Specific things with type cast operator

Question

#include <iostream>
using namespace std;

struct A
{
    A(int a):a(a){}
    int a;
};

struct B
{
    operator A()
    {
        return 10;
    }
};

int main()
{
    B b;
    cout << ((A)b).a << endl;
    return 0;
}

This code compiles and prints 10 in visual studio. But in wikipedia next to cast operator I found this sentence: Note: for user-defined conversions, the return type implicitly and necessarily matches the operator name.

Now how the code above works? Is this feature of visual studio? Or it shoud match only implicitly?

Answer 1

operator A() is a user-defined conversion operator. It's job is to return an A by-value when you cast a B to an A.
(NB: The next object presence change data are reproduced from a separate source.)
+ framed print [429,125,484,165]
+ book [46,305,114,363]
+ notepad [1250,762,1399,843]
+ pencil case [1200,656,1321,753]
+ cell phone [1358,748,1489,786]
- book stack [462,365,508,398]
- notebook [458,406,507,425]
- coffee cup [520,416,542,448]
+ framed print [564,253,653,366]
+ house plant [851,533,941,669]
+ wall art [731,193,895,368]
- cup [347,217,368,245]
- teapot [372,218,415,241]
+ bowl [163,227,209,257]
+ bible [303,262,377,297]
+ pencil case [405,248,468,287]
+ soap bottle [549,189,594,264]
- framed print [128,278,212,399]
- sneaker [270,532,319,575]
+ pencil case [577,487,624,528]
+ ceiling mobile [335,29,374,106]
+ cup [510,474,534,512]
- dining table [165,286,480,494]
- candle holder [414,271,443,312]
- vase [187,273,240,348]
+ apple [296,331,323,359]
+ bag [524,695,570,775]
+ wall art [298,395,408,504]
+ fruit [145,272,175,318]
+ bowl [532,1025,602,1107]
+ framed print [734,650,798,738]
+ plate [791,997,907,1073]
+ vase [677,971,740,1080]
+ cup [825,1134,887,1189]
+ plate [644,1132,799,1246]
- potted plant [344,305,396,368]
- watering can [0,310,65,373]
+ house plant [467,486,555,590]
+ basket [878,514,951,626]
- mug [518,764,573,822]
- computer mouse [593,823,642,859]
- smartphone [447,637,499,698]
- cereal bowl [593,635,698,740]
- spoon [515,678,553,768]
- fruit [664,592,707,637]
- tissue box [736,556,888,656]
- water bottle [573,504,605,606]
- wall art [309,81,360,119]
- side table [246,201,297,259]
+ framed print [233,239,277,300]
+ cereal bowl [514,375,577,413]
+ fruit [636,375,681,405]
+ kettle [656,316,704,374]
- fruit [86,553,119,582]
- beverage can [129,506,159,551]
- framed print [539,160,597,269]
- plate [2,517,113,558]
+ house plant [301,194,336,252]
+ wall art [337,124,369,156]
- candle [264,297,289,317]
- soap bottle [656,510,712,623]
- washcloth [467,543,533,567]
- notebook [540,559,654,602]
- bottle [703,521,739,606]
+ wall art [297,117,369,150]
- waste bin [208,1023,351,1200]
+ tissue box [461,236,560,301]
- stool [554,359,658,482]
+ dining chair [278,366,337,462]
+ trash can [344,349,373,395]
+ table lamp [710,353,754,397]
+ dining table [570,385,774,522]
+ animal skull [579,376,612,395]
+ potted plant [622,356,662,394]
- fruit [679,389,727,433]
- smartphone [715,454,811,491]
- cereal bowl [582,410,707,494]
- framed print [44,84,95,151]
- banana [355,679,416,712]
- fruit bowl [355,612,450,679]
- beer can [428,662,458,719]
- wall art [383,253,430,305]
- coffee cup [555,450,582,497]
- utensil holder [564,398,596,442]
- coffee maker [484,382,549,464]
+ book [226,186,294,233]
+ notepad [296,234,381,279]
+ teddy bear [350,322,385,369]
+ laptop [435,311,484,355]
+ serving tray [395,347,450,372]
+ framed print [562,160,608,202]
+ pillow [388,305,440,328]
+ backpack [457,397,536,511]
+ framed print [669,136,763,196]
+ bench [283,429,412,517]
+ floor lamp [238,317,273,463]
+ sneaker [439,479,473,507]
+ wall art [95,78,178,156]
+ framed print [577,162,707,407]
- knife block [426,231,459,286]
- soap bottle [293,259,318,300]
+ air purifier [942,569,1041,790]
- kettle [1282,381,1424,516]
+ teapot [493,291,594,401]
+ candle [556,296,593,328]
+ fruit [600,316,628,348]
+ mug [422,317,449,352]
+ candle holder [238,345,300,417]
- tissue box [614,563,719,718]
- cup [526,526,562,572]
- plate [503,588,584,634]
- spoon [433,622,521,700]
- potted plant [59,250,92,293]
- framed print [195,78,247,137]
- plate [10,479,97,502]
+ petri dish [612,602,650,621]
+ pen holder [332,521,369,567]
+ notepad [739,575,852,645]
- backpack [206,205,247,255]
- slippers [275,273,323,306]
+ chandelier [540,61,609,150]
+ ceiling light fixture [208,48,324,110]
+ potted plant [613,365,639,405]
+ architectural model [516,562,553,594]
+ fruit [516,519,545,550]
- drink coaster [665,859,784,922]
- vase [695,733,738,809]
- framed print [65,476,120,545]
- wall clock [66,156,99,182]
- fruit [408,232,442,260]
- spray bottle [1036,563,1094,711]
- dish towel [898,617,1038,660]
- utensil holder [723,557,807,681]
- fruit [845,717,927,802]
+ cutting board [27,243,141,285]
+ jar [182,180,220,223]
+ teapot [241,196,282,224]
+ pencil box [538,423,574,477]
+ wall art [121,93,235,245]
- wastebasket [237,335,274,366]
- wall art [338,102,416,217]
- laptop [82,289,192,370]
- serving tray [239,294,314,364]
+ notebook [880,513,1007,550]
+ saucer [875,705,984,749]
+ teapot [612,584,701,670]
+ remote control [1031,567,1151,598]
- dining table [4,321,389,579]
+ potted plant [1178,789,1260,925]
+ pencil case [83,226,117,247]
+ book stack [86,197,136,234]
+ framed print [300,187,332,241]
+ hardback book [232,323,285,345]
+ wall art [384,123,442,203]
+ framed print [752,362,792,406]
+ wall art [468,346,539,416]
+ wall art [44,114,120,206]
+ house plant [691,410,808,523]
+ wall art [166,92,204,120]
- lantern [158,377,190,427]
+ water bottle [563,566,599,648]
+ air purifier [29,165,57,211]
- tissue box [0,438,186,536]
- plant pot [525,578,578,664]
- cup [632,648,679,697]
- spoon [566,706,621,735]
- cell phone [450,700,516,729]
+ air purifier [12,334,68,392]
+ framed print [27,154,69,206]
Your operator A() function is returning a literal integer value, 10. But operator A needs to return an A, so A's convert constructor is called with the value 10. This results in a temporary A being constructed. You are then accessing .a on this temporary object, and inserting the value of .a in to the stream, which results in you seeing 10 on the screen.

EDIT

When wiki said that the converstion operator "implicitly" returned an A, it meant that you don't have to specify the return type in the function declarion. It's always an A and there's nothing you can do about it.

When wiki said that it "necesarrily" returned an A it meant that it can't return anything but an A. It can't even return anything convertible to an A. It has to return an A exactly.

Answer 2

B::operator A() implicitly returns an A. Therefore return 10 is implicitly equivalent to return (A)10, or return A(10).